- _Job_
Beginning at the first line of the material, output each line exactly until you reach and include the line containing "counter5 c1( .Q". Leave every picture out.

- _Data records_
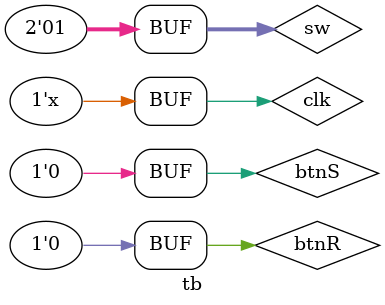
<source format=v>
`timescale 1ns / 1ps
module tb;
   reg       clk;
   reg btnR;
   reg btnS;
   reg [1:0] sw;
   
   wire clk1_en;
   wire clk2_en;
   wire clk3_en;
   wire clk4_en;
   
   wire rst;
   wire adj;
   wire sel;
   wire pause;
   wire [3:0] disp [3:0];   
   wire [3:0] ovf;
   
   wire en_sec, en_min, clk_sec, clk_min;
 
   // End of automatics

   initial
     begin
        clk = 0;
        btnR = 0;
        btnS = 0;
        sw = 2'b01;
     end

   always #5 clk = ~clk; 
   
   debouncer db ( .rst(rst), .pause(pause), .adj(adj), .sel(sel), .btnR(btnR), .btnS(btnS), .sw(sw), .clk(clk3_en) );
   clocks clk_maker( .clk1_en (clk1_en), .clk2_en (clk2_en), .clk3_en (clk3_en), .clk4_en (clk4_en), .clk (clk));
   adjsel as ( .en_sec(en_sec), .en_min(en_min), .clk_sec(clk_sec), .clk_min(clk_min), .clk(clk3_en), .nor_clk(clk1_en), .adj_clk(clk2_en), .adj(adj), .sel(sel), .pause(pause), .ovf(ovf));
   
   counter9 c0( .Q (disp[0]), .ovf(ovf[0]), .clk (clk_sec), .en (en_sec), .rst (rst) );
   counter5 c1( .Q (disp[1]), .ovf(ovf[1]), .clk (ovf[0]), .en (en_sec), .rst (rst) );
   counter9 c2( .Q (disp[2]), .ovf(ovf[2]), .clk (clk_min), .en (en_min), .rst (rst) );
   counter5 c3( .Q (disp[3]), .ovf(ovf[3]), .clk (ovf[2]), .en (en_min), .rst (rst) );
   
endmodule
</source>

- _Result below_
<source format=v>
`timescale 1ns / 1ps
module tb;
   reg       clk;
   reg btnR;
   reg btnS;
   reg [1:0] sw;
   
   wire clk1_en;
   wire clk2_en;
   wire clk3_en;
   wire clk4_en;
   
   wire rst;
   wire adj;
   wire sel;
   wire pause;
   wire [3:0] disp [3:0];   
   wire [3:0] ovf;
   
   wire en_sec, en_min, clk_sec, clk_min;
 
   // End of automatics

   initial
     begin
        clk = 0;
        btnR = 0;
        btnS = 0;
        sw = 2'b01;
     end

   always #5 clk = ~clk; 
   
   debouncer db ( .rst(rst), .pause(pause), .adj(adj), .sel(sel), .btnR(btnR), .btnS(btnS), .sw(sw), .clk(clk3_en) );
   clocks clk_maker( .clk1_en (clk1_en), .clk2_en (clk2_en), .clk3_en (clk3_en), .clk4_en (clk4_en), .clk (clk));
   adjsel as ( .en_sec(en_sec), .en_min(en_min), .clk_sec(clk_sec), .clk_min(clk_min), .clk(clk3_en), .nor_clk(clk1_en), .adj_clk(clk2_en), .adj(adj), .sel(sel), .pause(pause), .ovf(ovf));
   
   counter9 c0( .Q (disp[0]), .ovf(ovf[0]), .clk (clk_sec), .en (en_sec), .rst (rst) );
   counter5 c1( .Q (disp[1]), .ovf(ovf[1]), .clk (ovf[0]), .en (en_sec), .rst (rst) );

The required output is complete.